◆ Records shown ◆
╭──
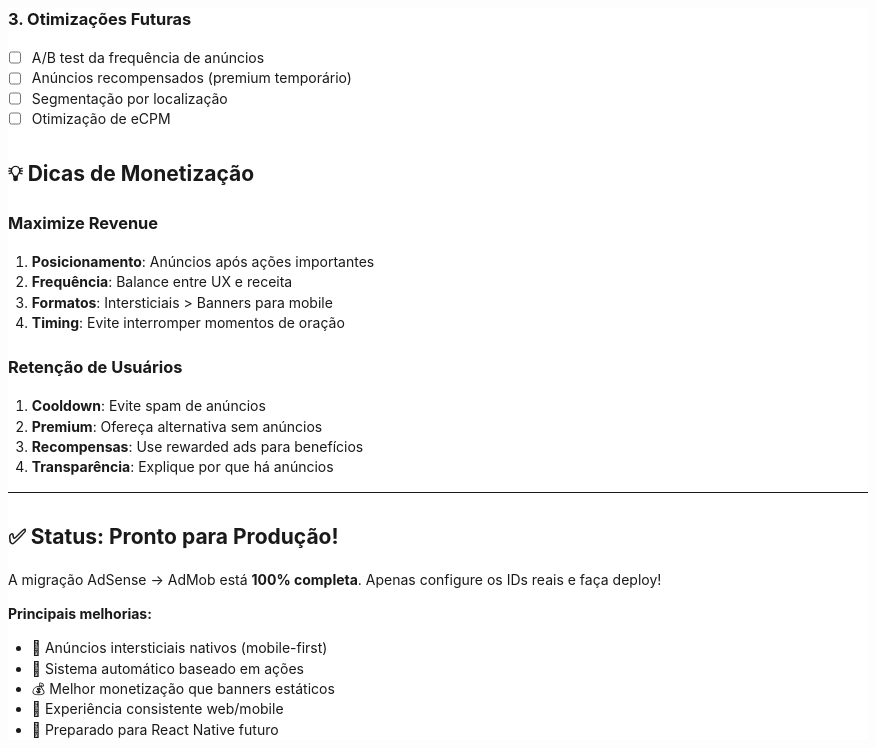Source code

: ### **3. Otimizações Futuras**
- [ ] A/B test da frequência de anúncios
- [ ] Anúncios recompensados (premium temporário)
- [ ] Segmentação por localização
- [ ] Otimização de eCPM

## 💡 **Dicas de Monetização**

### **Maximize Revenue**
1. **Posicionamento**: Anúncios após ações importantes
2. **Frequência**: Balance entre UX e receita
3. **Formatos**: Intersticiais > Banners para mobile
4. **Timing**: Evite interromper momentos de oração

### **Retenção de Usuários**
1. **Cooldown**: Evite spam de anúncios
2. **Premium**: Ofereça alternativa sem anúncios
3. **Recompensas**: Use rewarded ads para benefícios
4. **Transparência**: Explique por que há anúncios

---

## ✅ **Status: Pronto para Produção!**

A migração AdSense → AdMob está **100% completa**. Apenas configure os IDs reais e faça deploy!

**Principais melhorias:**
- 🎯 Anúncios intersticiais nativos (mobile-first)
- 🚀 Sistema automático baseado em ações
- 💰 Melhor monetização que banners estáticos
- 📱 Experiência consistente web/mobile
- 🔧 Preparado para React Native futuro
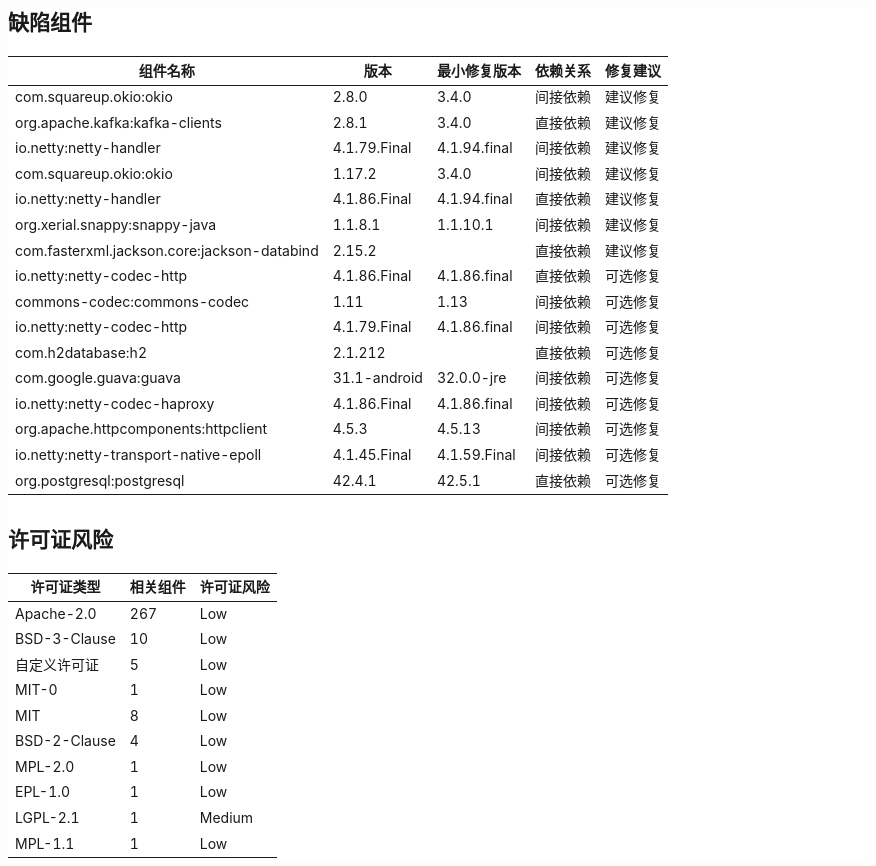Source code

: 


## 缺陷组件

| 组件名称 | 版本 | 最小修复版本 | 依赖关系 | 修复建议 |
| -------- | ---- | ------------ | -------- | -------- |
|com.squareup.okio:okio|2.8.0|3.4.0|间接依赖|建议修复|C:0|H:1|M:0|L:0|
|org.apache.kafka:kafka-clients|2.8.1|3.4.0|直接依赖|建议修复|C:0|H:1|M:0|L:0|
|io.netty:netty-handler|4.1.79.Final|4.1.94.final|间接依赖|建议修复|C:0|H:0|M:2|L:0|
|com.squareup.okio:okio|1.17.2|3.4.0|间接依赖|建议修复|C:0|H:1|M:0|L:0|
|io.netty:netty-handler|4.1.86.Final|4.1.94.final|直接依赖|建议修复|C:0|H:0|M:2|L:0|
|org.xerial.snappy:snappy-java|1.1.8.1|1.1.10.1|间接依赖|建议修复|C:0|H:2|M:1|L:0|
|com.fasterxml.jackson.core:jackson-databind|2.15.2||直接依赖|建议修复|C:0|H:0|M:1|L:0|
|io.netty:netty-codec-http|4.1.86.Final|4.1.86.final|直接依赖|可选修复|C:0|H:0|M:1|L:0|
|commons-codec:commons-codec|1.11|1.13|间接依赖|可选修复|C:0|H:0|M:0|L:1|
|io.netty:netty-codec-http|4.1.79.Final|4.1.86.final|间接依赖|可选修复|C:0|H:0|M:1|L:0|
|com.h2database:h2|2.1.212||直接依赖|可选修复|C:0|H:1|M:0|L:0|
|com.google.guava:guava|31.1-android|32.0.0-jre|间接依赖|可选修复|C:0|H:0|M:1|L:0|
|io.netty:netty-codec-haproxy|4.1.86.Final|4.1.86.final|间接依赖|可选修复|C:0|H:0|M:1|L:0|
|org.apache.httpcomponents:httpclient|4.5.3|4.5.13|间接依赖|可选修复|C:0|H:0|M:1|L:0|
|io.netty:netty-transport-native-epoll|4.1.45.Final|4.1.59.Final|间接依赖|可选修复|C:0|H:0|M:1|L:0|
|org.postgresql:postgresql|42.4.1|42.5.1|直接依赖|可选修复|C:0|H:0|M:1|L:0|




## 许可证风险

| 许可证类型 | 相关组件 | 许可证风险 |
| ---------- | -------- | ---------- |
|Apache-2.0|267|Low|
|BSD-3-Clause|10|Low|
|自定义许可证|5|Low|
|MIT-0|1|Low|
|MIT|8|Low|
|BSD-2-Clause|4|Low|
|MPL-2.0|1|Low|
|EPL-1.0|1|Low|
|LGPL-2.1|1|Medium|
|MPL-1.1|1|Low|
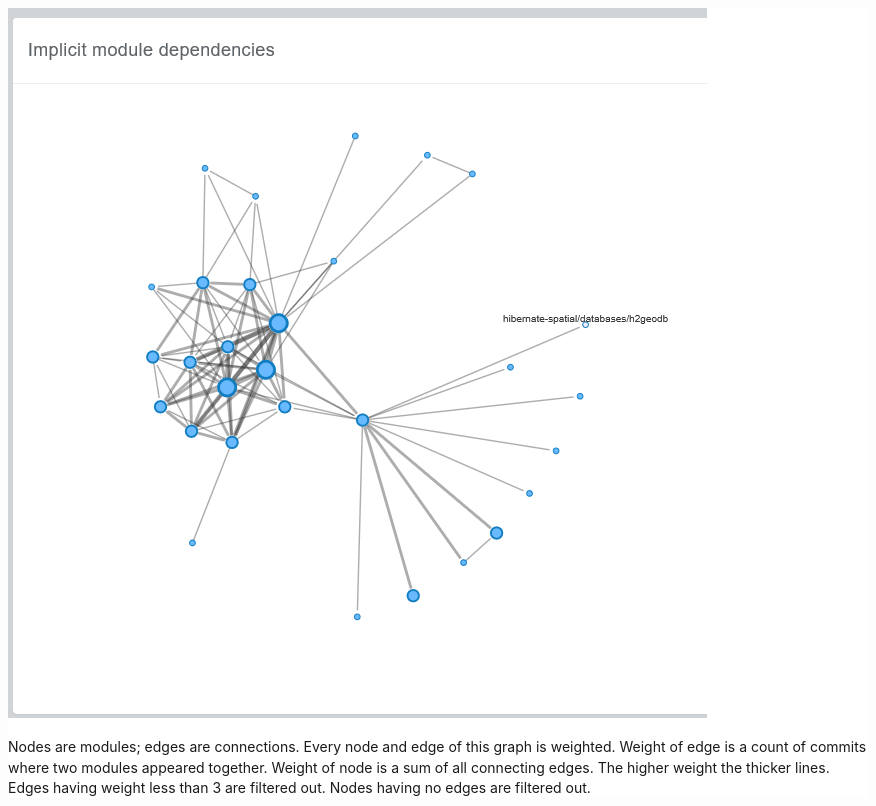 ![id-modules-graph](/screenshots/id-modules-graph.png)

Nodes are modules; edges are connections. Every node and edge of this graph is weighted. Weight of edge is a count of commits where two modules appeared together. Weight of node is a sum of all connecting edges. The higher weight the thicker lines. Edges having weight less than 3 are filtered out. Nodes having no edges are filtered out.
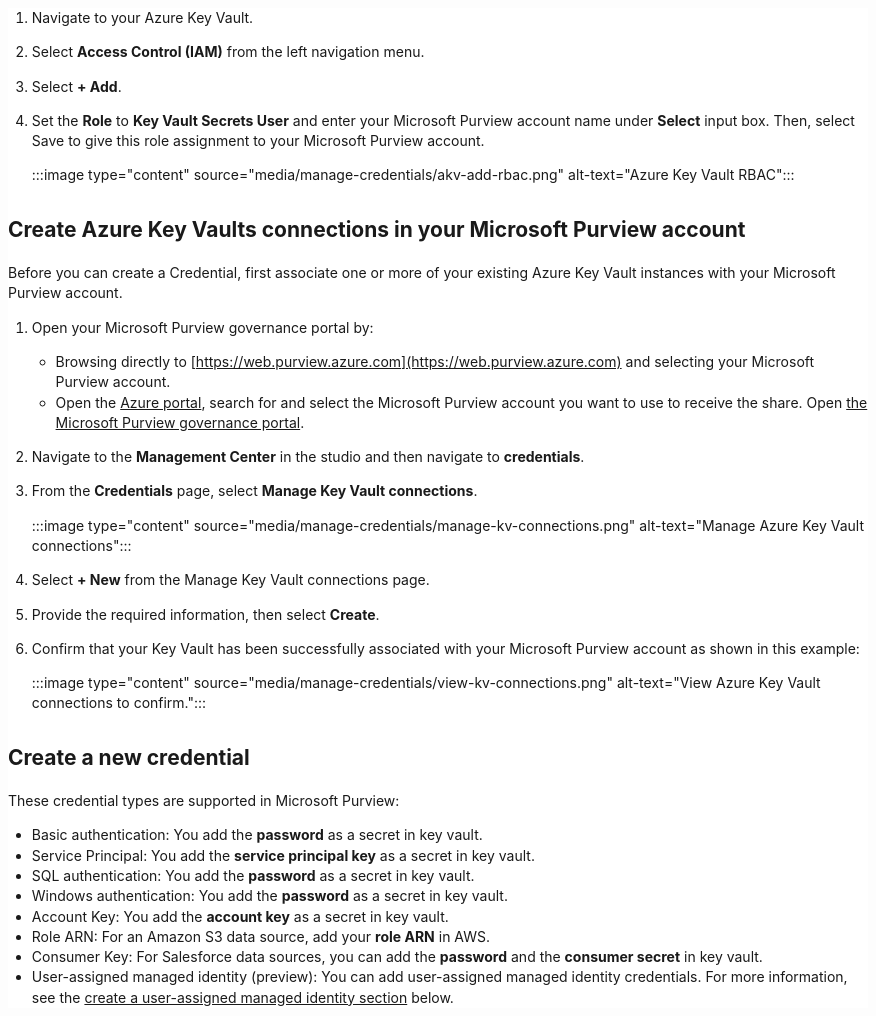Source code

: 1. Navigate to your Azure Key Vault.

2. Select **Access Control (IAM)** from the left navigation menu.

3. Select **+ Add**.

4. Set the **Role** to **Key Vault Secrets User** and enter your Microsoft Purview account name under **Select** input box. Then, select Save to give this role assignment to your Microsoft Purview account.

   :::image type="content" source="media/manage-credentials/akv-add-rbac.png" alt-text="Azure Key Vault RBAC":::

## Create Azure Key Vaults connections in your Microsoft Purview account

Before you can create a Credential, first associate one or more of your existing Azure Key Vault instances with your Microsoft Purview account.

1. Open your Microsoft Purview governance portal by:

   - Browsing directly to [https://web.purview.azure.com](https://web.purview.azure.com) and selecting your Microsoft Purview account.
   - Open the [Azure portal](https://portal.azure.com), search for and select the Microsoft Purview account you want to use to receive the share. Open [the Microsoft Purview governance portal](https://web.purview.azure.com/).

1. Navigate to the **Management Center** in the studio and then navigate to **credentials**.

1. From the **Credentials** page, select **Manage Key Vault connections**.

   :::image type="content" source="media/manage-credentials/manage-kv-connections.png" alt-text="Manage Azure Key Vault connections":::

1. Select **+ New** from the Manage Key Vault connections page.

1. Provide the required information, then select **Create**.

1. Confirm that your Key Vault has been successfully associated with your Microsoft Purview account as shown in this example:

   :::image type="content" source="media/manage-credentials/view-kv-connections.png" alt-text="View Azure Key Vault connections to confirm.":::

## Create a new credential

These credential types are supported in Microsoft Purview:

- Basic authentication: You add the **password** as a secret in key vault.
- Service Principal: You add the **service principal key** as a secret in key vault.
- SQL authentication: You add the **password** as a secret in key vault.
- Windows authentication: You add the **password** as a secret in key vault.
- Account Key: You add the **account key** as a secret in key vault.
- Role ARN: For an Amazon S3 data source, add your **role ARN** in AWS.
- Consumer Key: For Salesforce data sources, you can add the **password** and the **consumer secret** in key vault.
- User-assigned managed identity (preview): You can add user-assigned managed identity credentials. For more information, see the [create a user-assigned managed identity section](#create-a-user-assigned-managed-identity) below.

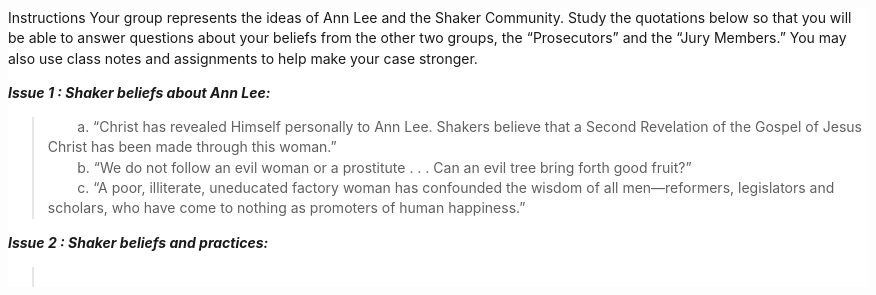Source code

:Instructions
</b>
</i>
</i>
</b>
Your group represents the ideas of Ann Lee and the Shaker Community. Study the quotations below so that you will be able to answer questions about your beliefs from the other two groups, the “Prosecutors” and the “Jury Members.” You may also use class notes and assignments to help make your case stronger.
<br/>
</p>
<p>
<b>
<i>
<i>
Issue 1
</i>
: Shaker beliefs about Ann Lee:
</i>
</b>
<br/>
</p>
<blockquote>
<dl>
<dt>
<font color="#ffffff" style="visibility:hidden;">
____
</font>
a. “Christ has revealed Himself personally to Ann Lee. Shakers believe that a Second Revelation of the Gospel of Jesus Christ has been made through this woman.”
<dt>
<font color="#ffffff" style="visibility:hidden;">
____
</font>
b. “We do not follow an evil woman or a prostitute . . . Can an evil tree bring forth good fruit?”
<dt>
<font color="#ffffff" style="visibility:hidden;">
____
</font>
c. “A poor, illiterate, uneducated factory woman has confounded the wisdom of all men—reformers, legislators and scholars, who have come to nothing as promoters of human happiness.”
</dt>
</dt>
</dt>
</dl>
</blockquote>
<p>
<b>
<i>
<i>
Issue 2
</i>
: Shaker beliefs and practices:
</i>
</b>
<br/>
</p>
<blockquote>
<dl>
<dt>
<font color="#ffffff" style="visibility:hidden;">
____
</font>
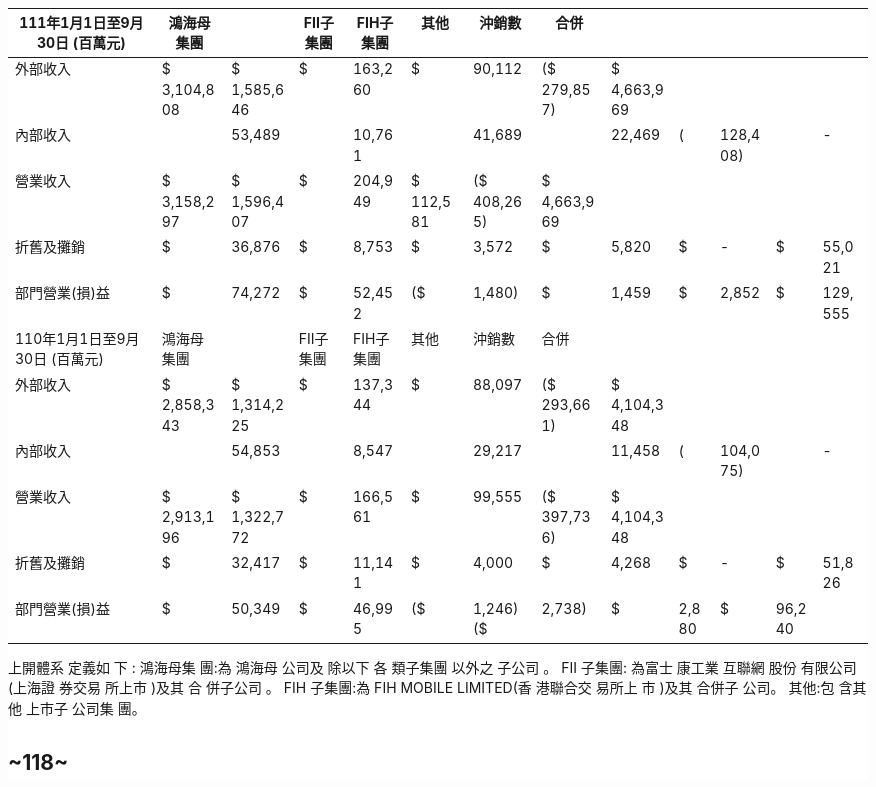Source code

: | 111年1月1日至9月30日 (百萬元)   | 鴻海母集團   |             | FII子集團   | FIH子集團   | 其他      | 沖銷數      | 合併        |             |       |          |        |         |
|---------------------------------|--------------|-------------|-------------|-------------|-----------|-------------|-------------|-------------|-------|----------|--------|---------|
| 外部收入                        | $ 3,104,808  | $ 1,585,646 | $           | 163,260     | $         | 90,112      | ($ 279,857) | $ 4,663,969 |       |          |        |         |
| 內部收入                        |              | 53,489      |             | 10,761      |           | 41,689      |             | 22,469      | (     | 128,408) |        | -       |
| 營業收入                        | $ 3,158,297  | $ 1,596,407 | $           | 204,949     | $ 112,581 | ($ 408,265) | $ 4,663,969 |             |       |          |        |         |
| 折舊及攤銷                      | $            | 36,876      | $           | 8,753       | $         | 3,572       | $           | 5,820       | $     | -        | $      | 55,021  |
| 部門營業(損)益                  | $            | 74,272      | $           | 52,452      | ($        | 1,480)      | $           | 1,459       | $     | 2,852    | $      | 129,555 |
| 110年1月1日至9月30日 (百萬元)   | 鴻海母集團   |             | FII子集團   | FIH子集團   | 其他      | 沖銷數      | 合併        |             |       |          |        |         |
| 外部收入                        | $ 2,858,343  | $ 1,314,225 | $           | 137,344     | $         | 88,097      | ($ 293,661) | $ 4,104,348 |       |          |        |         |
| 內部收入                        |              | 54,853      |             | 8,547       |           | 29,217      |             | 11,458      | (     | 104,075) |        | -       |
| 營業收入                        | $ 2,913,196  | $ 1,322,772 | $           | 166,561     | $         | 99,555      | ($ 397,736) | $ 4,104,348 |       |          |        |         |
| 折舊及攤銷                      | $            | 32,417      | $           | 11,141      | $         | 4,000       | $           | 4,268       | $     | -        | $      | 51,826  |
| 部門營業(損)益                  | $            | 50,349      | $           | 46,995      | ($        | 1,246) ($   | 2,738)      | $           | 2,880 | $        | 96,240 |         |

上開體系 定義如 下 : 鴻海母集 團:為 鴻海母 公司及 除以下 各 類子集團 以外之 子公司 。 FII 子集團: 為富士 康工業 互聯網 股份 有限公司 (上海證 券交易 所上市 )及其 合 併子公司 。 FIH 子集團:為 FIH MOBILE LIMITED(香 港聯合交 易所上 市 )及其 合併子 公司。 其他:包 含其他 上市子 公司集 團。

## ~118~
╰──
◆ What you are asked to do ◆
Only the lines that hold the word "FIH子集團" are wanted; each should be pulled from the records.

◆ Result below ◆
: | 111年1月1日至9月30日 (百萬元)   | 鴻海母集團   |             | FII子集團   | FIH子集團   | 其他      | 沖銷數      | 合併        |             |       |          |        |         |
| 110年1月1日至9月30日 (百萬元)   | 鴻海母集團   |             | FII子集團   | FIH子集團   | 其他      | 沖銷數      | 合併        |             |       |          |        |         |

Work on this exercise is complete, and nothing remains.